Car Giscard a très bien compris le pouvoir d'un média en pleine expansion : la télévision. "C'est un enfant de la télé", assure Christian Delporte. Lorsqu'il était ministre de l'Economie et des Finances, il expliquait une fois par mois sa politique économique à la télévision à grand renfort de courbes et de graphes, rappelle Alain Duhamel. "Giscard est un habitué de la télévision, il s'était même fait construire un petit studio pour répéter", rapporte le journaliste. 

Si le jeune ambitieux se sert de la télévision pour expliciter sa politique, il sait aussi se mettre en scène. VGE fait du ski, VGE joue au football, VGE joue de l'accordéon... Le but ? Afficher sa proximité avec les Français, comme lorsqu'il assure, lors de sa déclaration de candidature, vouloir "regarder la France au fond des yeux".

"Il a mis en scène systématiquement sa jeunesse.
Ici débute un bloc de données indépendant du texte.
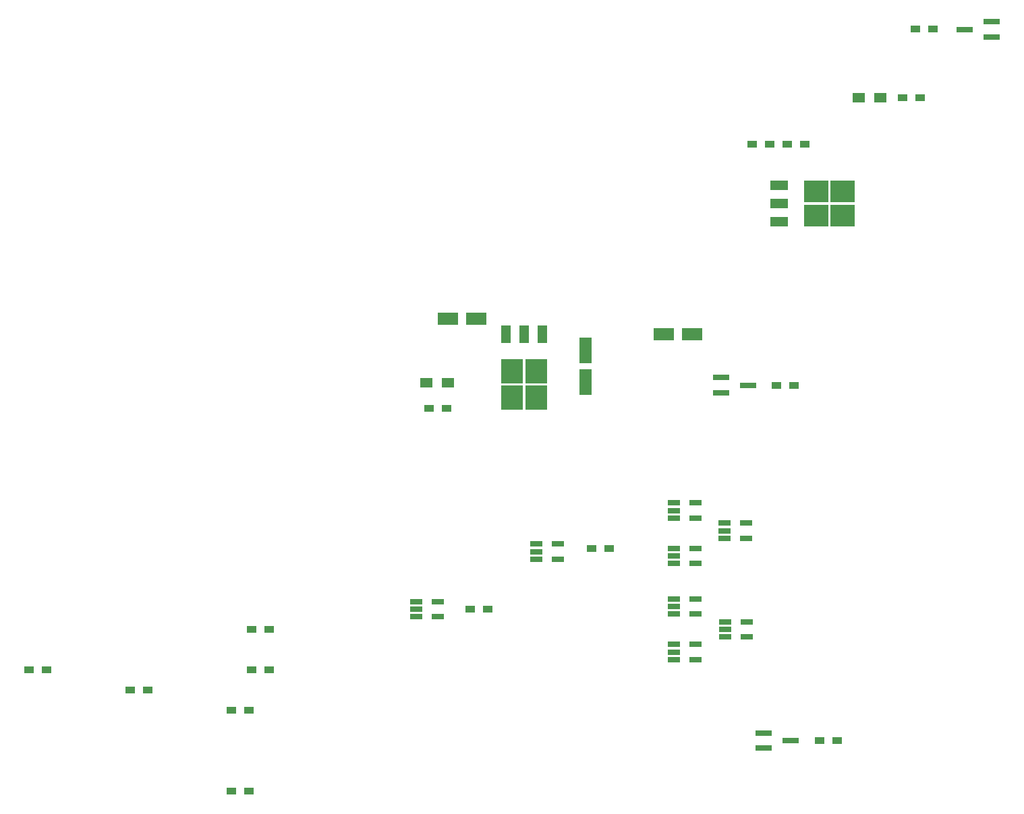
<source format=gbr>
G04 #@! TF.GenerationSoftware,KiCad,Pcbnew,(5.1.0)-1*
G04 #@! TF.CreationDate,2019-03-27T23:46:10-05:00*
G04 #@! TF.ProjectId,LatheControl,4c617468-6543-46f6-9e74-726f6c2e6b69,rev?*
G04 #@! TF.SameCoordinates,Original*
G04 #@! TF.FileFunction,Paste,Top*
G04 #@! TF.FilePolarity,Positive*
%FSLAX46Y46*%
G04 Gerber Fmt 4.6, Leading zero omitted, Abs format (unit mm)*
G04 Created by KiCad (PCBNEW (5.1.0)-1) date 2019-03-27 23:46:10*
%MOMM*%
%LPD*%
G04 APERTURE LIST*
%ADD10R,2.000000X0.700000*%
%ADD11R,2.600000X1.600000*%
%ADD12R,1.500000X3.200000*%
%ADD13R,1.500000X1.300000*%
%ADD14R,1.200000X0.900000*%
%ADD15R,2.200000X1.200000*%
%ADD16R,3.050000X2.750000*%
%ADD17R,1.200000X2.200000*%
%ADD18R,2.750000X3.050000*%
%ADD19R,1.560000X0.650000*%
G04 APERTURE END LIST*
D10*
X155956000Y-75438000D03*
X155956000Y-73538000D03*
X152556000Y-74488000D03*
D11*
X91271500Y-110807500D03*
X87671500Y-110807500D03*
X114786000Y-112776000D03*
X118386000Y-112776000D03*
D12*
X104965500Y-118808000D03*
X104965500Y-114808000D03*
D13*
X141986000Y-83058000D03*
X139286000Y-83058000D03*
X84993500Y-118872000D03*
X87693500Y-118872000D03*
D14*
X146390000Y-74422000D03*
X148590000Y-74422000D03*
X128057000Y-88900000D03*
X125857000Y-88900000D03*
X132502000Y-88900000D03*
X130302000Y-88900000D03*
X144780000Y-83058000D03*
X146980000Y-83058000D03*
X85366500Y-122110500D03*
X87566500Y-122110500D03*
D15*
X129277000Y-94113000D03*
X129277000Y-96393000D03*
X129277000Y-98673000D03*
D16*
X137252000Y-97918000D03*
X133902000Y-94868000D03*
X137252000Y-94868000D03*
X133902000Y-97918000D03*
D17*
X99568000Y-112776000D03*
X97288000Y-112776000D03*
X95008000Y-112776000D03*
D18*
X95763000Y-120751000D03*
X98813000Y-117401000D03*
X98813000Y-120751000D03*
X95763000Y-117401000D03*
D10*
X121949000Y-118239500D03*
X121949000Y-120139500D03*
X125349000Y-119189500D03*
X127332000Y-162880000D03*
X127332000Y-164780000D03*
X130732000Y-163830000D03*
D14*
X131105000Y-119189500D03*
X128905000Y-119189500D03*
X136566000Y-163830000D03*
X134366000Y-163830000D03*
D19*
X116045000Y-146055000D03*
X116045000Y-147005000D03*
X116045000Y-147955000D03*
X118745000Y-147955000D03*
X118745000Y-146055000D03*
D14*
X35138000Y-154940000D03*
X37338000Y-154940000D03*
X47838000Y-157480000D03*
X50038000Y-157480000D03*
X60538000Y-170180000D03*
X62738000Y-170180000D03*
X60538000Y-160020000D03*
X62738000Y-160020000D03*
X63078000Y-154940000D03*
X65278000Y-154940000D03*
X63078000Y-149860000D03*
X65278000Y-149860000D03*
D19*
X116045000Y-151770000D03*
X116045000Y-152720000D03*
X116045000Y-153670000D03*
X118745000Y-153670000D03*
X118745000Y-151770000D03*
X116045000Y-133985000D03*
X116045000Y-134935000D03*
X116045000Y-135885000D03*
X118745000Y-135885000D03*
X118745000Y-133985000D03*
X116045000Y-139705000D03*
X116045000Y-140655000D03*
X116045000Y-141605000D03*
X118745000Y-141605000D03*
X118745000Y-139705000D03*
X122475000Y-148910000D03*
X122475000Y-149860000D03*
X122475000Y-150810000D03*
X125175000Y-150810000D03*
X125175000Y-148910000D03*
X122395000Y-136525000D03*
X122395000Y-137475000D03*
X122395000Y-138425000D03*
X125095000Y-138425000D03*
X125095000Y-136525000D03*
D14*
X105750000Y-139700000D03*
X107950000Y-139700000D03*
X90510000Y-147320000D03*
X92710000Y-147320000D03*
D19*
X83740000Y-146370000D03*
X83740000Y-147320000D03*
X83740000Y-148270000D03*
X86440000Y-148270000D03*
X86440000Y-146370000D03*
X98805001Y-139145001D03*
X98805001Y-140095001D03*
X98805001Y-141045001D03*
X101505001Y-141045001D03*
X101505001Y-139145001D03*
M02*

</source>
C'était saisissant par rapport à De Gaulle et Pompidou."

Alain Duhamel, journaliste

à franceinfo

Résultat : lorsqu'Alain Duhamel propose à Valéry Giscard d'Estaing un débat télévisé lors de l'entre-deux-tours – le premier du genre – face à son adversaire François Mitterrand, le candidat n'hésite pas. "Il a été d'accord tout de suite car il pensait qu'il était meilleur que Mitterrand, il avait un comportement d'habitué de la télévision", raconte l'éditorialiste. Au contraire, François Mitterrand "se méfiait de l'ORTF, il savait qu'il n'était pas bon". Le 10 mai 1974, 25 millions de téléspectateurs sont devant leur poste pour regarder ce duel politique. "Les candidats étaient conscients que le débat risquait d'être déterminant car les sondages donnaient du 50/50", indique le journaliste. 

L'aisance de VGE saute aux yeux et sa célèbre formule – "Vous n'avez pas, monsieur Mitterrand, le monopole du cœur" – fait mouche. Selon son conseiller, Bernard Rideau, elle n'avait en réalité rien de spontané et a surgi lors d'"un training oral" de près de trois heures avec Jean Serisé, son agitateur d'idées. Face à lui, son opposant socialiste apparaît "plus sur la défensive". "Mitterrand s'était préparé en grand parlementaire, il regardait ses notes, mettait ses lunettes, cela faisait moins spontané", se rappelle Alain Duhamel. Résultat : le lendemain, selon le sondage Sofres-Le Figaro, les Français estiment que Valéry Giscard d'Estaing est "le plus sympathique", "le plus clair", "le plus sincère", celui qui a "le plus l'étoffe d'un président de la République." Le 19 mai, il est élu président de la République avec 50,81% des voix.